よく、勝負においては「気持ちで負けてはダメだ」ということが言われる。最初から勝てないと思っていたら、勝てるものも勝てないという意味だ。だから、「負けたくない」「勝ちたい」という強い気持ちが勝負強さにつながると一般的に思われている。事実、そのような部分もあるのだろう。

しかし、自分はどうも勝負の土壇場で「負けたくない」と思ってしまうと、本来のパフォーマンスが発揮できないことがある。本番に弱いというか、土壇場で踏ん張れない、ということだと自分では認識している。

これで結構損していることも多いため、どういうマインドセットで臨めばいいのか、ということをたまに考える。「負けたくない」と思うことによって、負けたときのことをつい連想してしまい、本来のパフォーマンスが発揮できなくなるのでは、と分析している。

どちらかというと、勝負など全く関係ない場面で、気楽にやっているときに一番よいパフォーマンスが発揮できることが多い。
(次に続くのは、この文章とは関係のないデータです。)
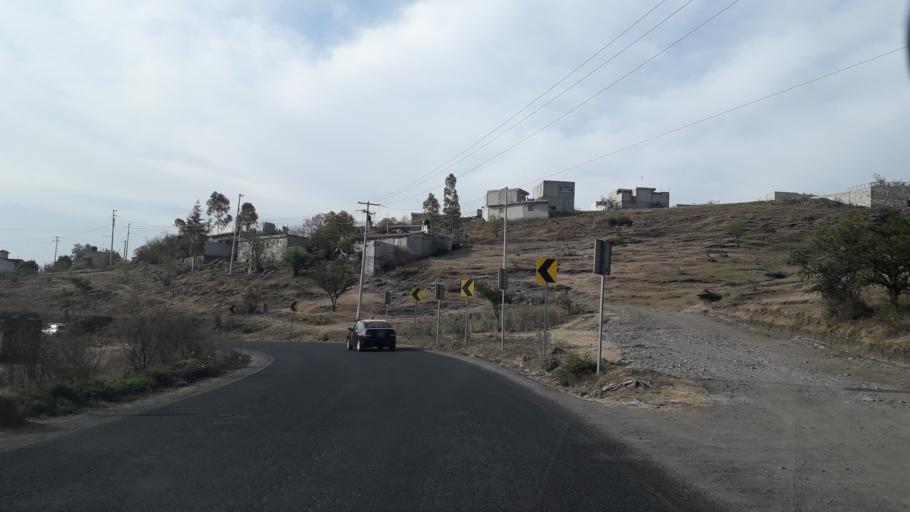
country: MX
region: Puebla
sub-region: Puebla
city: San Andres Azumiatla
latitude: 18.9236
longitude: -98.2528
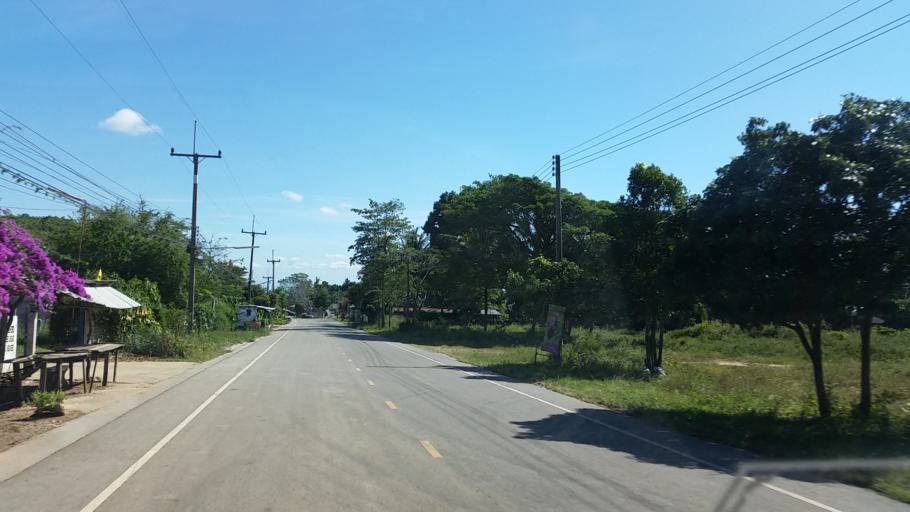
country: TH
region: Chaiyaphum
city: Sap Yai
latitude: 15.6273
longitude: 101.3973
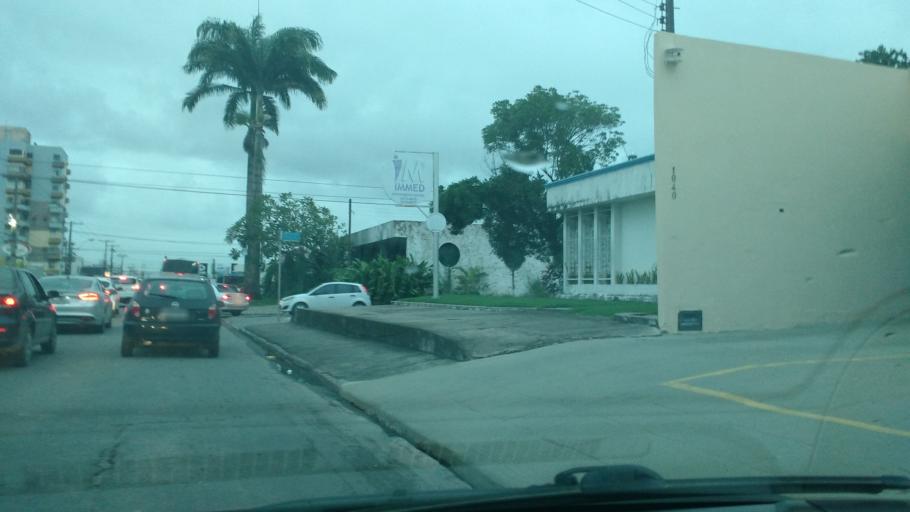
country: BR
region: Alagoas
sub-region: Maceio
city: Maceio
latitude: -9.6274
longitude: -35.7354
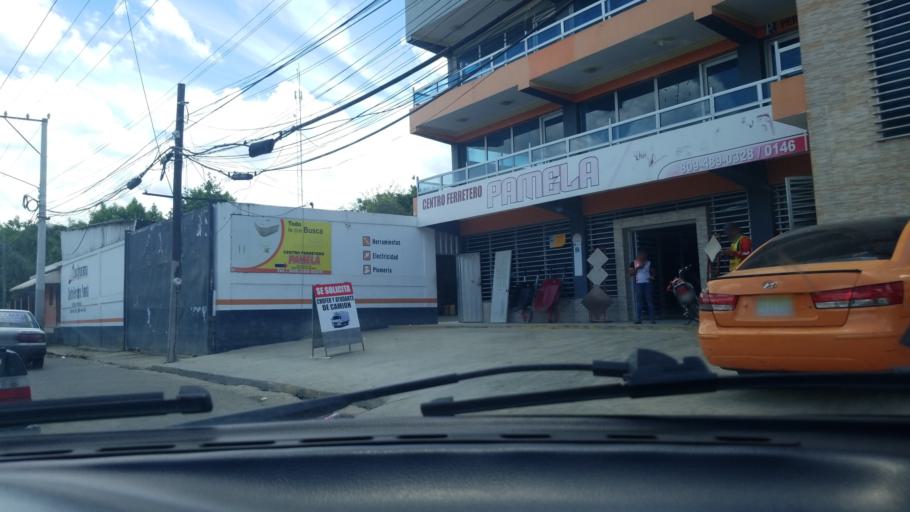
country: DO
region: Santiago
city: Santiago de los Caballeros
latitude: 19.4803
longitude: -70.6808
なので、ここ一番というときではなく、全然勝負どころと関係ないところでものすごく良いスコアを出したりする。

この手の勝負強さが求められる場面でいうと、例えば僕が趣味としてやっている将棋がある。将棋というのは技術の勝負と思われがちだけれど、メンタルに左右されるところが大きい。「ここは負けられない」「ここできっちり決めなければ」と思えば思うほど、勝利から遠のいていくことがある。これは由々しき事態である。

しかし、だからといって「負けてもいいや」「どうせ負けるんでしょ」みたいな投げやりな気持ちで取り組んでも、もちろんそれはそれでうまくいかない。

最近思ったのは、そもそも「勝ち」とか「負け」を意識しない、ということである。「勝ちたい」「負けたくない」みたいな感情が強いときは、おそらく目の前の状況に集中できていないのでは、と思ったのだ。

負けたくないと「思う」リソースがあるのなら、その分目の前の状況に集中して、どうすれば最善なのかと考えることに全力を注ぐべきなのだ。それが、めぐりめぐって勝率を上げることにつながるのだろう。

「貧すれば鈍する」という言葉がある。人はお金のことが気になると、そのことに思考力を奪われてしまい、冷静な判断ができなくなるという意味だが、これは実験でも確かめられているようだ。

被験者に「急に予定外のお金が必要になった」旨を伝えると、何も伝えなかった時に比べてテストの成績が下がるらしい。勝負ごとの前に「心配ごとをさせないように」という配慮も、経験的に知っているからだろう。

勝負に勝とうが負けようが、それを心配したところで、パフォーマンスが上がるわけではない。むしろ目の前の状況に最大限集中していくことが大事なのだろう。

なので「負けたくない」という強い気持ちが芽生えたなら、それは自分が集中できていない証拠だと戒める必要がある。何も余計なことを考えず、目の前の状況に集中する。

羽生善治の揮毫である玲瓏れいろうは、透明で透き通っている様を示しているが、最終的にはそういう境地に到達するのかもしれない。